Les agences se restructurent en conséquence

Dans les plus grosses agences, une vraie restructuration s'opère, avec un décloisonnement de l'achat programmatique qui n'est désormais plus le fait de quelques geeks laissés dans un coin. "Dans certaines agences, les mediaplanners se mettent au trading programmatique", confirme Yohann Dupasquier, le patron du trading desk Tradelab.

La structure d'achat programmatique du groupe Publicis, Audience On Demand, n'est désormais plus une business unit qui opère en propre. L'ensemble de ses collaborateurs a été redéployé au sein des différentes agences médias du groupe : ZénithOptimedia, Starcom et autres… Premiumatic, place de marché programmatique lancée par Publicis a d'ailleurs été brandée… Starcom, historiquement agence d'achat média traditionnel du groupe, en septembre 2016.

Une offre qui couple, comme l'expliquait Souaade Agmir, alors directrice chez Starcom France, "tous les bénéfices de l'achat gré à gré (CPM, volumes et univers de diffusion premium garantis) à ceux de l'achat programmatique (transparence et déduplication des audiences)". "Pour en faire partie, l'éditeur doit être capable de garantir une grille tarifaire voire des volumes de dépenses", précise Erwan Le Page. Sans cela, difficile d'entrer dans le plan média des acheteurs de la place. 

Le "programmatique garanti" gagne en popularité

On jette ici les bases d'une offre qui gagne en popularité depuis quelques mois : le "programmatique garanti". L'achat sur les places de marché privées à des conditions négociées en one-to-one, avec l'assurance d'obtenir un volume minimum de diffusion. On n'est pas loin de l'oxymore pour un Julien Gardès qui n'est pas vraiment fan du terme et estime que "l'on s'éloigne quand même pas mal de la promesse originelle d'ouverture du programmatique."

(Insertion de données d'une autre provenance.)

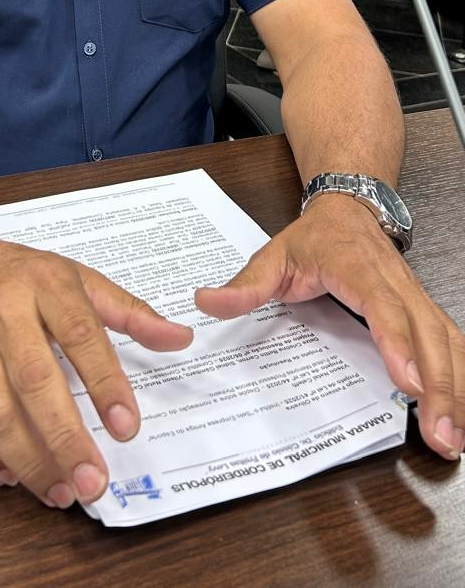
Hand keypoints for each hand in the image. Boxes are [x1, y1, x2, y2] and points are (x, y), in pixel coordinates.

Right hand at [0, 236, 192, 505]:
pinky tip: (6, 475)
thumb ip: (130, 311)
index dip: (105, 382)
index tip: (126, 427)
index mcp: (45, 286)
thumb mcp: (78, 278)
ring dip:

La pratique peut être d'autant plus gênante qu'elle peut constituer un véritable cheval de Troie. Car ce peut être l'occasion pour les agences de réintégrer les achats programmatiques dans les accords globaux qu'elles passent avec les éditeurs. En clair, un moyen de négocier avantageusement les conditions de leur achat programmatique en brandissant l'argument : "Je suis un gros client". "De plus en plus souvent, les négociations portent sur des engagements qui concernent le gré à gré et le programmatique, confie un spécialiste du marché qui préfère rester anonyme. Les agences vont voir directement les régies et négocient des CPM, fixe ou floor, au regard des volumes totaux qu'elles engagent chez elles." Difficile ici encore pour l'éditeur de refuser, sous peine de ne pas faire partie du plan média programmatique.

Est-on en train de tordre la mécanique du RTB telle qu'elle a été pensée à l'origine ? Le programmatique est-il, dans sa mouture actuelle, en train de réinstaller un rapport de force favorable aux agences ? Notre expert anonyme en est convaincu et donne un dernier exemple. "Les agences mettent aujourd'hui la pression sur les éditeurs pour voir la priorité sur les enchères envoyées." Selon la mécanique du first look, elles peuvent mettre leur tag d'achat DSP directement dans le header des pages de l'éditeur concerné pour prendre les devants sur les enchérisseurs programmatiques voire sur les offres remontées par l'adserver… Et ainsi faire leur shopping avant tout le monde. Une logique qui, c'est un euphémisme, créé rarement de la valeur pour l'éditeur. "Ce concept d'agency marketplace me semble légitime dès lors qu'il s'agit de s'assurer de la brand safety. Les agences subissent une pression dingue de la part des annonceurs là dessus et c'est normal qu'elles s'organisent en conséquence. Je doute en revanche que la course au first look soit vertueuse", note Julien Gardès. Une course à laquelle les agences ne sont pas les seules à prendre part.

Criteo et d'autres pure-players du programmatique se battent eux aussi pour glaner ce droit de premier regard. Pour le patron d'Adform, l'avenir du marché, et surtout des éditeurs, est plutôt du côté du header bidding, cet outil qui permet de mettre en compétition, en temps réel, ventes directes et ventes programmatiques. "Tout le monde est sur la même ligne de départ et l'enchérisseur le plus élevé gagne", résume-t-il. Un voeux que Yohann Dupasquier formule également. "Evitons de revenir aux modes de négociation de l'Internet d'il y a 10 ans", prêche-t-il.